Free Association in marketing Psychology

09/11/2021 0 By indiafreenotes

Method of collecting qualitative marketing research data in which respondents are asked to supply the word or idea which first comes to mind in response to a word or phrase given to them by a researcher; the technique is used to further understand shopping, advertising, branding, etc.

Free association involves asking consumers what comes to mind when they think about the brand. Projective techniques are tools used to uncover the true opinions and feelings of consumers when they are unwilling or otherwise unable to express themselves. For example, a common projective strategy involves asking a consumer to compare a brand to a person, animal, car, or country. For example, a consumer may be asked, If Microsoft was a car, what kind of car would it be? While qualitative techniques provide in-depth consumer insights, they typically involve very small samples of consumers that may not be generalizable to the perception of the larger population

Free association is a technique used in psychoanalytic therapy to help patients learn more about what they are thinking and feeling. It is most commonly associated with Sigmund Freud, who was the founder of psychoanalytic therapy. Freud used free association to help his patients discover unconscious thoughts and feelings that had been repressed or ignored. When his patients became aware of these unconscious thoughts or feelings, they were better able to manage them or change problematic behaviors.

The goal of free association is not primarily to uncover hidden memories but to identify genuine thoughts and feelings about life situations that might be problematic, yet not be self-evident. For example, a woman might tell herself and others that she ‘loves the people she works with’ but ends up avoiding her colleagues most of the time.
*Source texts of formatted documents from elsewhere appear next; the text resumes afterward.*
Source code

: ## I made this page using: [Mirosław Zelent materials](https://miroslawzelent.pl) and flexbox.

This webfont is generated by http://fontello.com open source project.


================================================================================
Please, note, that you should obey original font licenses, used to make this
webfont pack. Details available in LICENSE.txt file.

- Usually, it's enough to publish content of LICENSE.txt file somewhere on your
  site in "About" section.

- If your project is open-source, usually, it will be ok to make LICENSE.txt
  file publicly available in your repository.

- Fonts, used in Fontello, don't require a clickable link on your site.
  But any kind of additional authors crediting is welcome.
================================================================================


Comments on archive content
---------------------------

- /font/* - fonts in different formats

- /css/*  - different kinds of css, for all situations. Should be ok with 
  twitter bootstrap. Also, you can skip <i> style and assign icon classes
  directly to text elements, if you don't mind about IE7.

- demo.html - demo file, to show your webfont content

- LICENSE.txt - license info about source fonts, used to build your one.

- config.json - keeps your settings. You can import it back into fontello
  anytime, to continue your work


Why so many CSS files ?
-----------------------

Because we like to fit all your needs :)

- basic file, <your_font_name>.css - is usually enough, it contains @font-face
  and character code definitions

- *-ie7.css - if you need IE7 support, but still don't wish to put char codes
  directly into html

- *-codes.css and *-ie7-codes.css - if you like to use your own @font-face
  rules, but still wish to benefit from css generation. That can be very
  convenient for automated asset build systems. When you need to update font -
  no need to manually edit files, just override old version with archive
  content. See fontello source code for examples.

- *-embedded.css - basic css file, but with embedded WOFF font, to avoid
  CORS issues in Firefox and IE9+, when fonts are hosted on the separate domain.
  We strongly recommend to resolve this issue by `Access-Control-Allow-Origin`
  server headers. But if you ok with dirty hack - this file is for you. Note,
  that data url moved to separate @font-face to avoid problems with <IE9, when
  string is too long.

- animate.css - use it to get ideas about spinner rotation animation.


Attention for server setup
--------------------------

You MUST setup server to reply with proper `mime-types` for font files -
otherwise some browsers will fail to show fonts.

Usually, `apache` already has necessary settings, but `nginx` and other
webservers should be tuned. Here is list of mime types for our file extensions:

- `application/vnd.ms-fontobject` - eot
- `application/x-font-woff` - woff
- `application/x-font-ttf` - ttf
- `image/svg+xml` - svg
Free association would be a helpful technique to explore the conflict or tension between these two competing attitudes.

In traditional free association, a person in therapy is encouraged to verbalize or write all thoughts that come to mind. Free association is not a linear thought pattern. Rather, a person might produce an incoherent stream of words, such as dog, red, mother, and scoot. They may also jump randomly from one memory or emotion to another. The idea is that free association reveals associations and connections that might otherwise go uncovered. People in therapy may then reveal repressed memories and emotions.

Sigmund Freud was in the process of developing free association from 1892 to 1898. He planned on using it as a new method for exploring the unconscious. It would replace hypnosis in this respect. Freud claimed free association gave people in therapy complete freedom to examine their thoughts. This freedom would come, in part, from a lack of prompting or intervention by a therapist. Freud proposed the technique helped prevent three common issues in therapy:

  • The process of projecting one’s own qualities onto someone else.
  • The process of transferring feelings one has for one person to a different person.
  • The practice of blocking out certain feelings or memories.

Contemporary Free Association

Freudian free association is fairly uncommon in therapy these days. Even among neo-Freudians, the technique is not often used. But contemporary mental health practitioners might us a modified version of free association. They may ask someone in therapy to recall all the memories associated with a particular event. A person in therapy could be asked to share the first word that comes to mind after seeing a picture or write down all the thoughts they have at a certain time.

Criticism of free association

The main criticism of free association has been that people may overproduce associations. This can be caused by pressure from a therapist. Someone in therapy may struggle to say as many random words and thoughts as possible. Difficulty can occur even if the person is not actually thinking about these topics. Associations may also be random and unrelated to a person’s psyche. For example, someone may start by recalling a memory of their mother. They may remember song lyrics associated with the memory and then begin naming musical artists. This could create the appearance of associations and memories that do not actually exist.